▸ Work order 1: Copy the passage from the excerpt on India's rivalries between "China's inherent strength" and "efficient governmental authority.", inclusive.
▸ Work order 2: In the excerpt on India's rivalries, how far is India's highly populated Ganges River Valley from Pakistan's highly populated Indus River Valley?

▸ Excerpt:
——————————

Robert Kaplan of Stratfor questions the Indian policy elite's obsession with hyphenation with China in a recent piece as follows:

Indian elites can be obsessed with China, even as Chinese elites think much less about India. This is normal. In an unequal rivalry, it is the lesser power that always demonstrates the greater degree of obsession. For instance, Greeks have always been more worried about Turks than Turks have been about Greeks.

China's inherent strength in relation to India is more than just a matter of its greater economic capacity, or its more efficient governmental authority.

Kaplan goes on to say the following about India-Pakistan hyphenation:

The best way to gauge the relatively restrained atmosphere of the India-China rivalry is to compare it to the rivalry between India and Pakistan. India and Pakistan abut one another. India's highly populated Ganges River Valley is within 480 kilometers (300 miles) of Pakistan's highly populated Indus River Valley. There is an intimacy to India-Pakistan tensions that simply does not apply to those between India and China. That intimacy is inflamed by a religious element: Pakistan is the modern incarnation of all of the Muslim invasions that have assaulted Hindu northern India throughout history. And then there is the tangled story of the partition of the Asian subcontinent itself to consider -- India and Pakistan were both born in blood together.

——————————

▸ Exercise data:
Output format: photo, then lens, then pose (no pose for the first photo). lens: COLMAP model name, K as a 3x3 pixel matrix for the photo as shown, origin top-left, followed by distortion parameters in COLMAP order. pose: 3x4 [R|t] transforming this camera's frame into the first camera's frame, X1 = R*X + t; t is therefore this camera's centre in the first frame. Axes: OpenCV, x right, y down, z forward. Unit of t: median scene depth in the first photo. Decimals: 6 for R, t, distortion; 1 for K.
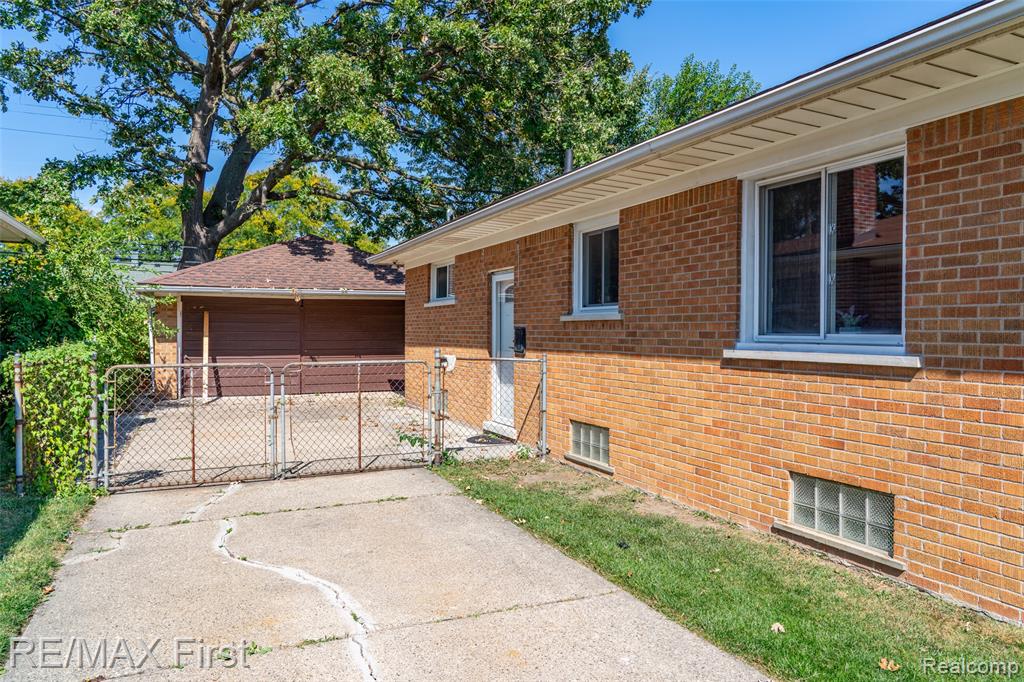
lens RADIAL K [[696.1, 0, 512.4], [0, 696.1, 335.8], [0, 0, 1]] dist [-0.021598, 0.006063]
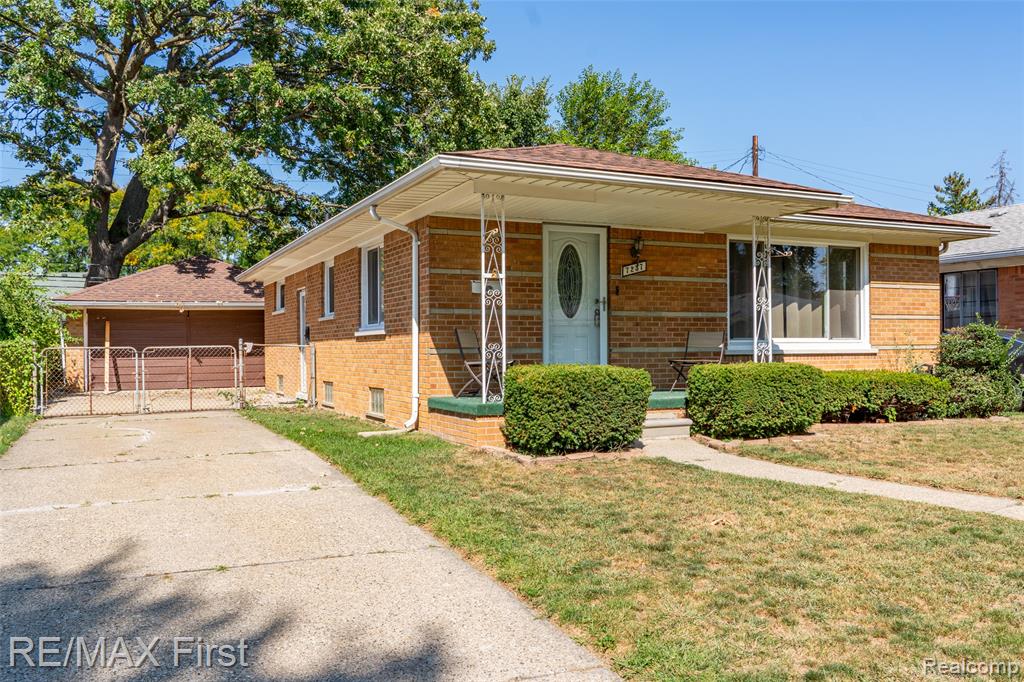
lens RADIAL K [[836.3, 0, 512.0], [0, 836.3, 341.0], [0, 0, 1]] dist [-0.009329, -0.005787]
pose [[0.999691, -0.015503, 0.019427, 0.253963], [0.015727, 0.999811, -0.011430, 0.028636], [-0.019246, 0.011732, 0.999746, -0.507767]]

——————————

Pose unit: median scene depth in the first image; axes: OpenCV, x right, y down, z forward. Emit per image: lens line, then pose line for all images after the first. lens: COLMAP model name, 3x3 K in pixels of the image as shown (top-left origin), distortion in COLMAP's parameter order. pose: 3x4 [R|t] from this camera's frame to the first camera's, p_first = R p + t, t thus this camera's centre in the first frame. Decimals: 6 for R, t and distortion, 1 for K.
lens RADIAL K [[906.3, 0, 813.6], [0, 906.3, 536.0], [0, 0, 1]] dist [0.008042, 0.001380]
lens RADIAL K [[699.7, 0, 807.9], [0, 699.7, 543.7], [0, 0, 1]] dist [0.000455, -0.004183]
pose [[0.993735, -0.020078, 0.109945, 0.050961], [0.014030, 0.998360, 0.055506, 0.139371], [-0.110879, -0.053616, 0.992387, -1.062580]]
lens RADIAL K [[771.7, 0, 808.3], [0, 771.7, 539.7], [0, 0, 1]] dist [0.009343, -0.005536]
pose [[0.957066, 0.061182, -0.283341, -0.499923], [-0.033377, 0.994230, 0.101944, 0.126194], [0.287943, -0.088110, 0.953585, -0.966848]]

——————————

▸ Answer 1:
China's inherent strength in relation to India is more than just a matter of its greater economic capacity, or its more efficient governmental authority.

▸ Answer 2: Within 480 kilometers (300 miles).